Selected excerpt:
▶

Thought i would share my new project, I’ve been hand shaping a few spoons lately and want to mold them to save the effort, so i’m putting the effort into making a new plug and mold for a velo type flex spoon for myself.
Experience in molding large pieces is very little to none, i’ve molded lots of small parts and fins as well as fin bases, but nothing like this.
My goal within this is to not spend a lot of money along the way until it comes to building the actual spoon out of it, so here’s where i’m at so far, more to come as I go along…first is the plug build, then i’ll be sharing the mold build, then through the finished first spoon…so bear with me
picked up 3 2’x4’ sheets of EPS foam from the shipping store next door and traced my rocker template on it 12 times to get a 24" wide blank:
2) then added the last 1’ of the board on once those were glued together and shaped it out. 4" of nose rocker, last 3’ of the curve is dead flat, and a straight rail line linking it all together:
3) then I ate pizza:
4) Then 2 layers of 6oz glass and hotcoated:
5) Sanded out and applied 1 metric crap ton of bondo:
Then sanded off .9 metric tons of bondo, first with the grinder and 120 grit to knock off the bulk of the material, then moved to a block with 60 grit to even out everything and make sure its 100% flat and flowing. the blue paint is to mark out the finished rail line for level mounting to the flange.
This is a pretty cool project, the plug is looking good.When shaping the foam, what did you find you were using most: sanding pad, surform, planer, or what?
A comment... long time ago a neighbor had a '57 Chevy and tried to make a mold for a hood. I didn't see it, but he told me that although he made the mold, when he took the finished part off, it warped. I expect he used poly resin, which since it is not 100 percent reactive (contains a lot of solvent, which evaporates) and there were stresses induced from drying/shrinkage/evaporation. I think (now, thirty years later) that he might have been able to avoid warpage by using epoxy resin which is 100% reactive. Perhaps you will discover this.
There have been threads related to mold making on this forum, the search function will turn them up.

◀

Supplied records:
▶

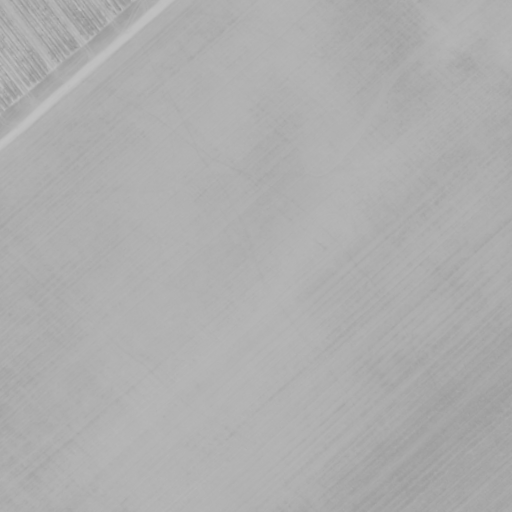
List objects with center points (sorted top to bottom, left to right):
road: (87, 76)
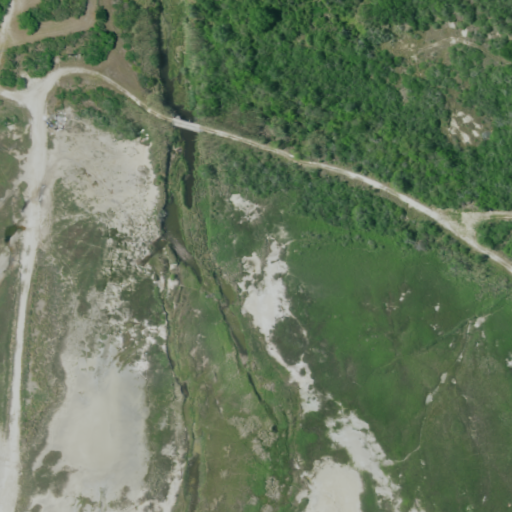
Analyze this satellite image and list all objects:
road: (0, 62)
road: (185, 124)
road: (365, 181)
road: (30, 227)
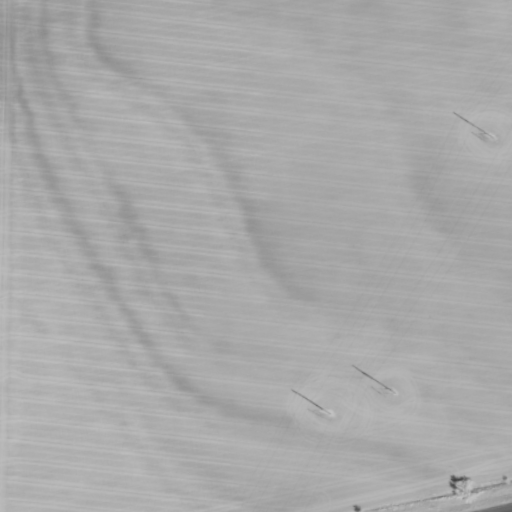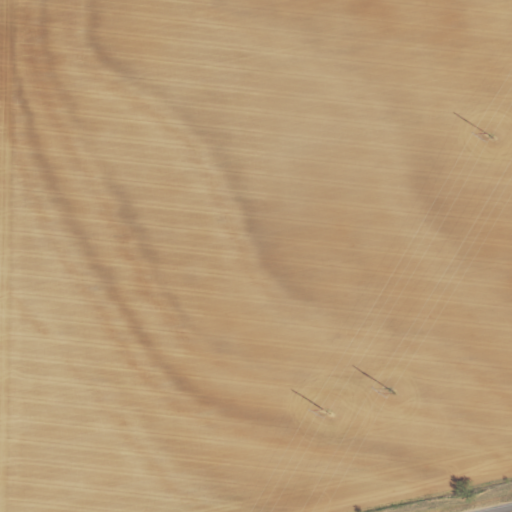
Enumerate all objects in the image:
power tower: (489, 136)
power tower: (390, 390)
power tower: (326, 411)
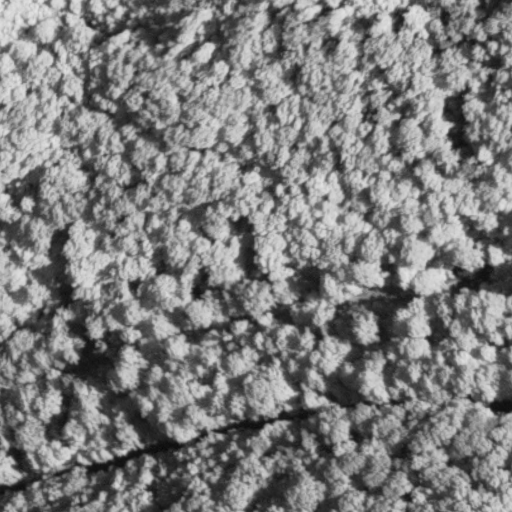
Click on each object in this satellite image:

◀
▶

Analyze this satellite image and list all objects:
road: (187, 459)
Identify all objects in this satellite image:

◀
▶

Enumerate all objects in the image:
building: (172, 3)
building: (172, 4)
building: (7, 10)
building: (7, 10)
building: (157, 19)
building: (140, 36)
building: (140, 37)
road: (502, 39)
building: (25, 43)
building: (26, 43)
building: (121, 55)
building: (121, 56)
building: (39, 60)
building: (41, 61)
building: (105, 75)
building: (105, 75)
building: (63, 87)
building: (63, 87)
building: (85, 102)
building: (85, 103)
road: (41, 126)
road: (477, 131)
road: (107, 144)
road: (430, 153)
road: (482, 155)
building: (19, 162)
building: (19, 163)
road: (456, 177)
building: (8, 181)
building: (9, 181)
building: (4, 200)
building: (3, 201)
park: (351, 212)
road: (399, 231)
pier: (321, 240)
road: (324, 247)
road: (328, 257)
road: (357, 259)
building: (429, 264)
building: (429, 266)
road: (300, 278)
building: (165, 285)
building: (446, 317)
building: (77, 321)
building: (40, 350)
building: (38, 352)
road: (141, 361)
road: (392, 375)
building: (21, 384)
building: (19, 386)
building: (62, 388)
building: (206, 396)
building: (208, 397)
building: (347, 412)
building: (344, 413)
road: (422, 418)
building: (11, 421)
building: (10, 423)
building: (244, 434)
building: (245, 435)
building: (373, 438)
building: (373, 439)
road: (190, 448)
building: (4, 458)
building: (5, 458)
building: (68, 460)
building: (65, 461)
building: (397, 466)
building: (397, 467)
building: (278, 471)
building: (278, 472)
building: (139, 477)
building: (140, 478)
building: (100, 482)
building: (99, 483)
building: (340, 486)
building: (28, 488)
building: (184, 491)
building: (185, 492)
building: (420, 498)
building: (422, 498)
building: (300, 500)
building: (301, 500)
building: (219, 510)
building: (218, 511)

◀

Set exercise: Could you update the spoon mold thread, starting at "This is a pretty" and ending at "turn them up.", so that "neighbor" becomes "coworker"?

Correct answer:
This is a pretty cool project, the plug is looking good.When shaping the foam, what did you find you were using most: sanding pad, surform, planer, or what?
A comment... long time ago a coworker had a '57 Chevy and tried to make a mold for a hood. I didn't see it, but he told me that although he made the mold, when he took the finished part off, it warped. I expect he used poly resin, which since it is not 100 percent reactive (contains a lot of solvent, which evaporates) and there were stresses induced from drying/shrinkage/evaporation. I think (now, thirty years later) that he might have been able to avoid warpage by using epoxy resin which is 100% reactive. Perhaps you will discover this.
There have been threads related to mold making on this forum, the search function will turn them up.